> Texte à lire:
La gauche (y compris, en fait principalement la gauche social-démocrate) n’a pas su construire une alternative crédible, une unification hégémonique génératrice de l’identité d’un « peuple » (Laclau, 2016). C’est en s’opposant au statuquo et à la bureaucratie de Washington que Trump s’est gagné des appuis populaires. Même si ses affirmations étaient peu précises, souvent peu crédibles du point de vue des experts, elles savaient toucher les points sensibles et préjugés des classes populaires notamment la méfiance à l’endroit des experts (et des immigrants). Durant le règne de Harper on l’a vu souvent jouer de cette corde anti-intellectuelle, anti-experts.

> Entrées provenant d'une source de données:
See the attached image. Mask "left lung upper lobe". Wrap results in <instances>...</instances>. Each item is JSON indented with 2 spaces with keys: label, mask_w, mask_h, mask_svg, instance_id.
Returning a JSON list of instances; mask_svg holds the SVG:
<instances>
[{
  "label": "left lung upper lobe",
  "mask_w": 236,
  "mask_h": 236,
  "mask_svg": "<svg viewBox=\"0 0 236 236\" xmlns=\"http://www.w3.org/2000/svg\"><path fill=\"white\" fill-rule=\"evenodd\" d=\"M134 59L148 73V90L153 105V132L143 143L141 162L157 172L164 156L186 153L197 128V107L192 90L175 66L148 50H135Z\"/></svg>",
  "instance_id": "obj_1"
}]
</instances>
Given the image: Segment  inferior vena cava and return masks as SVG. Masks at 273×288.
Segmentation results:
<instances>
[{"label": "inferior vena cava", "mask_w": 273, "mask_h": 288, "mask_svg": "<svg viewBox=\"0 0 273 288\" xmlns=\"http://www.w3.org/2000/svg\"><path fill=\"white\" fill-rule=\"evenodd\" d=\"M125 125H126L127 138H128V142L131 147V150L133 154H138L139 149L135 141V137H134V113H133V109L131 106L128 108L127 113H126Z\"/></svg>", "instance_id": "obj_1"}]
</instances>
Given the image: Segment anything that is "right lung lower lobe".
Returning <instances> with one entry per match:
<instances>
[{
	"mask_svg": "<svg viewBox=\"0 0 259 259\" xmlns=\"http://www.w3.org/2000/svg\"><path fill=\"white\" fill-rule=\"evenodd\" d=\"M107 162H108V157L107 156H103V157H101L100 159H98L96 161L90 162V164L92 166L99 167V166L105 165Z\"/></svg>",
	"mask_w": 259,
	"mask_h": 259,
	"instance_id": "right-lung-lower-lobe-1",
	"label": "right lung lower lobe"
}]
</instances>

> Travail à faire: Prolongez le texte sur l'échec de la gauche face à Trump en reprenant juste après sa dernière phrase.

> Bonne réponse:
Ernesto Laclau et Chantal Mouffe se sont fait chantres d’un populisme de gauche, acceptant de confronter les connotations péjoratives du terme « populisme » pour en retenir la capacité de mobilisation, d’articulation dans ce « moment horizontal » des équivalences entre les différentes luttes populaires. Premier moment dans création d’une alternative, cette « logique équivalentielle » permet l’émergence d’une solidarité entre les revendications exclues, insatisfaites. Une articulation horizontale « constitutive du peuple en tant qu’acteur collectif »(1). Le second moment de l’établissement de ce « populisme de gauche » étant celui d’un processus d’identification autour d’un leader, où une fraction de l’ensemble exerce un leadership permettant l’établissement d’une nouvelle relation hégémonique capable de remplacer l’ancienne.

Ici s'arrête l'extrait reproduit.